By Rebecca Ceccatelli and Giulia Piceni. Images courtesy of Enrico Dal Buono.
Enrico Dal Buono is a Milan-based writer, a sharp voice in the Italian literary landscape, where he moves between irony, lucidity, and disruption. In this conversation, he speaks about the madness of writing, the role (or uselessness) of meaning, and the need to go deep—even when the path leads nowhere. Dal Buono teaches creative writing at Scuola Holden and is the author of a short story collection, an essay, and four novels. His latest, Il male maschio (La nave di Teseo), is a bold inquiry into power, gender, and the darker folds of identity.
One Mind, Many Forms
On switching between essays, fiction, and criticism
As a writer whose work spans essays, novels, and more critical journalistic pieces, your writing covers a wide range of formats. Do you think differently when working in each of these literary forms? Do you feel like a different writer depending on the format?
Writing, in all its forms, always pursues the same goal: to make sense of things through the order of words. Of course, non-fiction tends to express an explicit meaning, whereas fiction should show something whose deeper meaning is left to the reader’s interpretation.
What Academia Leaves Behind
On boredom, doubt, and the madness of truth
Your academic background ranges from political science to philosophy and Russian literature.

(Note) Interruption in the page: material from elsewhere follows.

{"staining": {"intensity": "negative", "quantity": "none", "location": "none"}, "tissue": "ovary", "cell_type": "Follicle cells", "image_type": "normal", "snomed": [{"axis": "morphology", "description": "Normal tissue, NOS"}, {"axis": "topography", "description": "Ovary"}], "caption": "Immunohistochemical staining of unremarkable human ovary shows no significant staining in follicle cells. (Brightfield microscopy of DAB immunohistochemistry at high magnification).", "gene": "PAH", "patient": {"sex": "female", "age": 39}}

How do these disciplines influence your daily writing practice?
Political science taught me that politics bores me to death, philosophy that nothing is certain, and Russian literature that only madmen brush against the truth.

Teaching and the Futility of Depth
On students, perspective, and the unteachable urge to dig deeper
How do your teaching experiences reflect on your personal creative work? Can writing be taught?
Dealing with students is very useful: it reminds me that one can live perfectly well without any interest in what happened more than twenty years ago. Unfortunately, my personality is already formed, and I am compelled to search for a pointless depth in things.
Syntax, Madness, and the Illusion of Meaning
On recurring obsessions and the inevitable unraveling of language
Do you have a word, a phrase, or a syntactic rhythm that recurs in your work like a personal motif, something that insists on returning?
The search for an absolute meaning and the constant awareness of the madness of that search. This is reflected even in individual sentences. They begin with grand promises and end in a grimace.

Writing as Habit, Ethics, and Survival
On the rituals, responsibilities, and silent battles behind the act of writing
In an age where words are quickly consumed and discarded, what do you believe is the writer’s ethical responsibility toward language?
Absolutely none. Other than writing well.
Do you have a specific routine or ritual that helps you enter the “writing state”?
Coffee and cigarettes (the burning kind).
In an age of distractions, how do you protect the silence and focus necessary for writing?
I’m too much of a coward to openly confront those who disturb me, so I mutter and brood under my breath.
Artificial Intelligence and the Fate of Creativity
Have you ever thought of the text as a form of intelligence? How can different types of intelligence (natural, artificial, human) collaborate creatively?
The developments in artificial intelligence will answer an old philosophical question: what does it mean to create? If it’s merely about recombining real-world data in new ways, then—given AI’s superhuman combinatorial capacity—in the medium term, most creative professions are more or less doomed.
A first version of this interview was published in Title(s), I’M Firenze Digest first printed edition, published for TEXT(S)TURE(S), Istituto Marangoni Firenze Fashion Show 2025.